▶ [DIRECTIONS] Copy out the lines of the water heater text, from the first one through the line containing "リンナイからは「エコワン（E", without any changes. Leave the pictures out of your answer.

▶ [MATERIAL TO PROCESS]
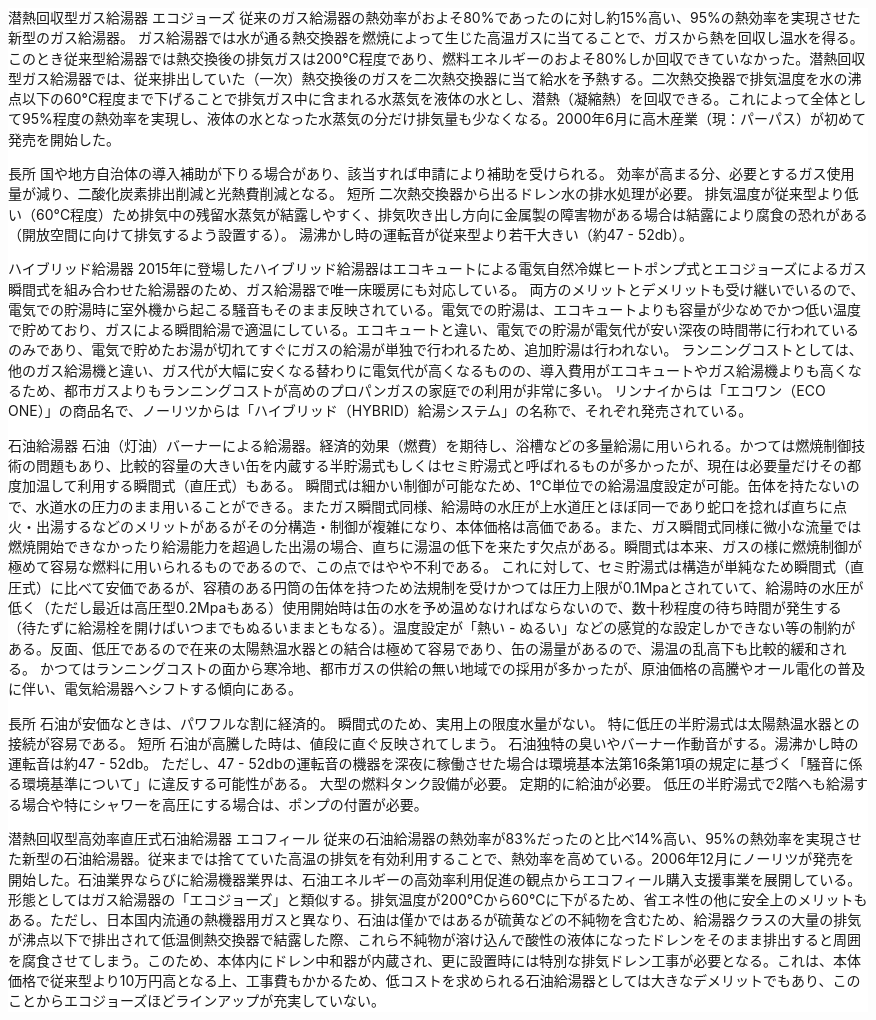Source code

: 潜熱回収型ガス給湯器 エコジョーズ
従来のガス給湯器の熱効率がおよそ80%であったのに対し約15%高い、95%の熱効率を実現させた新型のガス給湯器。
ガス給湯器では水が通る熱交換器を燃焼によって生じた高温ガスに当てることで、ガスから熱を回収し温水を得る。このとき従来型給湯器では熱交換後の排気ガスは200°C程度であり、燃料エネルギーのおよそ80%しか回収できていなかった。潜熱回収型ガス給湯器では、従来排出していた（一次）熱交換後のガスを二次熱交換器に当て給水を予熱する。二次熱交換器で排気温度を水の沸点以下の60°C程度まで下げることで排気ガス中に含まれる水蒸気を液体の水とし、潜熱（凝縮熱）を回収できる。これによって全体として95%程度の熱効率を実現し、液体の水となった水蒸気の分だけ排気量も少なくなる。2000年6月に高木産業（現：パーパス）が初めて発売を開始した。

長所
国や地方自治体の導入補助が下りる場合があり、該当すれば申請により補助を受けられる。
効率が高まる分、必要とするガス使用量が減り、二酸化炭素排出削減と光熱費削減となる。
短所
二次熱交換器から出るドレン水の排水処理が必要。
排気温度が従来型より低い（60°C程度）ため排気中の残留水蒸気が結露しやすく、排気吹き出し方向に金属製の障害物がある場合は結露により腐食の恐れがある（開放空間に向けて排気するよう設置する）。
湯沸かし時の運転音が従来型より若干大きい（約47 - 52db）。

ハイブリッド給湯器
2015年に登場したハイブリッド給湯器はエコキュートによる電気自然冷媒ヒートポンプ式とエコジョーズによるガス瞬間式を組み合わせた給湯器のため、ガス給湯器で唯一床暖房にも対応している。
両方のメリットとデメリットも受け継いでいるので、電気での貯湯時に室外機から起こる騒音もそのまま反映されている。電気での貯湯は、エコキュートよりも容量が少なめでかつ低い温度で貯めており、ガスによる瞬間給湯で適温にしている。エコキュートと違い、電気での貯湯が電気代が安い深夜の時間帯に行われているのみであり、電気で貯めたお湯が切れてすぐにガスの給湯が単独で行われるため、追加貯湯は行われない。
ランニングコストとしては、他のガス給湯機と違い、ガス代が大幅に安くなる替わりに電気代が高くなるものの、導入費用がエコキュートやガス給湯機よりも高くなるため、都市ガスよりもランニングコストが高めのプロパンガスの家庭での利用が非常に多い。
リンナイからは「エコワン（ECO ONE）」の商品名で、ノーリツからは「ハイブリッド（HYBRID）給湯システム」の名称で、それぞれ発売されている。

石油給湯器
石油（灯油）バーナーによる給湯器。経済的効果（燃費）を期待し、浴槽などの多量給湯に用いられる。かつては燃焼制御技術の問題もあり、比較的容量の大きい缶を内蔵する半貯湯式もしくはセミ貯湯式と呼ばれるものが多かったが、現在は必要量だけその都度加温して利用する瞬間式（直圧式）もある。
瞬間式は細かい制御が可能なため、1°C単位での給湯温度設定が可能。缶体を持たないので、水道水の圧力のまま用いることができる。またガス瞬間式同様、給湯時の水圧が上水道圧とほぼ同一であり蛇口を捻れば直ちに点火・出湯するなどのメリットがあるがその分構造・制御が複雑になり、本体価格は高価である。また、ガス瞬間式同様に微小な流量では燃焼開始できなかったり給湯能力を超過した出湯の場合、直ちに湯温の低下を来たす欠点がある。瞬間式は本来、ガスの様に燃焼制御が極めて容易な燃料に用いられるものであるので、この点ではやや不利である。
これに対して、セミ貯湯式は構造が単純なため瞬間式（直圧式）に比べて安価であるが、容積のある円筒の缶体を持つため法規制を受けかつては圧力上限が0.1Mpaとされていて、給湯時の水圧が低く（ただし最近は高圧型0.2Mpaもある）使用開始時は缶の水を予め温めなければならないので、数十秒程度の待ち時間が発生する（待たずに給湯栓を開けばいつまでもぬるいままともなる）。温度設定が「熱い - ぬるい」などの感覚的な設定しかできない等の制約がある。反面、低圧であるので在来の太陽熱温水器との結合は極めて容易であり、缶の湯量があるので、湯温の乱高下も比較的緩和される。
かつてはランニングコストの面から寒冷地、都市ガスの供給の無い地域での採用が多かったが、原油価格の高騰やオール電化の普及に伴い、電気給湯器へシフトする傾向にある。

長所
石油が安価なときは、パワフルな割に経済的。
瞬間式のため、実用上の限度水量がない。
特に低圧の半貯湯式は太陽熱温水器との接続が容易である。
短所
石油が高騰した時は、値段に直ぐ反映されてしまう。
石油独特の臭いやバーナー作動音がする。湯沸かし時の運転音は約47 - 52db。
ただし、47 - 52dbの運転音の機器を深夜に稼働させた場合は環境基本法第16条第1項の規定に基づく「騒音に係る環境基準について」に違反する可能性がある。
大型の燃料タンク設備が必要。
定期的に給油が必要。
低圧の半貯湯式で2階へも給湯する場合や特にシャワーを高圧にする場合は、ポンプの付置が必要。

潜熱回収型高効率直圧式石油給湯器 エコフィール
従来の石油給湯器の熱効率が83%だったのと比べ14%高い、95%の熱効率を実現させた新型の石油給湯器。従来までは捨てていた高温の排気を有効利用することで、熱効率を高めている。2006年12月にノーリツが発売を開始した。石油業界ならびに給湯機器業界は、石油エネルギーの高効率利用促進の観点からエコフィール購入支援事業を展開している。
形態としてはガス給湯器の「エコジョーズ」と類似する。排気温度が200°Cから60°Cに下がるため、省エネ性の他に安全上のメリットもある。ただし、日本国内流通の熱機器用ガスと異なり、石油は僅かではあるが硫黄などの不純物を含むため、給湯器クラスの大量の排気が沸点以下で排出されて低温側熱交換器で結露した際、これら不純物が溶け込んで酸性の液体になったドレンをそのまま排出すると周囲を腐食させてしまう。このため、本体内にドレン中和器が内蔵され、更に設置時には特別な排気ドレン工事が必要となる。これは、本体価格で従来型より10万円高となる上、工事費もかかるため、低コストを求められる石油給湯器としては大きなデメリットでもあり、このことからエコジョーズほどラインアップが充実していない。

▶ [EXERCISE ANSWER]
Source code

: 潜熱回収型ガス給湯器 エコジョーズ
従来のガス給湯器の熱効率がおよそ80%であったのに対し約15%高い、95%の熱効率を実現させた新型のガス給湯器。
ガス給湯器では水が通る熱交換器を燃焼によって生じた高温ガスに当てることで、ガスから熱を回収し温水を得る。このとき従来型給湯器では熱交換後の排気ガスは200°C程度であり、燃料エネルギーのおよそ80%しか回収できていなかった。潜熱回収型ガス給湯器では、従来排出していた（一次）熱交換後のガスを二次熱交換器に当て給水を予熱する。二次熱交換器で排気温度を水の沸点以下の60°C程度まで下げることで排気ガス中に含まれる水蒸気を液体の水とし、潜熱（凝縮熱）を回収できる。これによって全体として95%程度の熱効率を実現し、液体の水となった水蒸気の分だけ排気量も少なくなる。2000年6月に高木産業（現：パーパス）が初めて発売を開始した。

長所
国や地方自治体の導入補助が下りる場合があり、該当すれば申請により補助を受けられる。
効率が高まる分、必要とするガス使用量が減り、二酸化炭素排出削減と光熱費削減となる。
短所
二次熱交換器から出るドレン水の排水処理が必要。
排気温度が従来型より低い（60°C程度）ため排気中の残留水蒸気が結露しやすく、排気吹き出し方向に金属製の障害物がある場合は結露により腐食の恐れがある（開放空間に向けて排気するよう設置する）。
湯沸かし時の運転音が従来型より若干大きい（約47 - 52db）。

ハイブリッド給湯器
2015年に登場したハイブリッド給湯器はエコキュートによる電気自然冷媒ヒートポンプ式とエコジョーズによるガス瞬間式を組み合わせた給湯器のため、ガス給湯器で唯一床暖房にも対応している。
両方のメリットとデメリットも受け継いでいるので、電気での貯湯時に室外機から起こる騒音もそのまま反映されている。電気での貯湯は、エコキュートよりも容量が少なめでかつ低い温度で貯めており、ガスによる瞬間給湯で適温にしている。エコキュートと違い、電気での貯湯が電気代が安い深夜の時間帯に行われているのみであり、電気で貯めたお湯が切れてすぐにガスの給湯が単独で行われるため、追加貯湯は行われない。
ランニングコストとしては、他のガス給湯機と違い、ガス代が大幅に安くなる替わりに電気代が高くなるものの、導入費用がエコキュートやガス給湯機よりも高くなるため、都市ガスよりもランニングコストが高めのプロパンガスの家庭での利用が非常に多い。
リンナイからは「エコワン（ECO ONE）」の商品名で、ノーリツからは「ハイブリッド（HYBRID）給湯システム」の名称で、それぞれ発売されている。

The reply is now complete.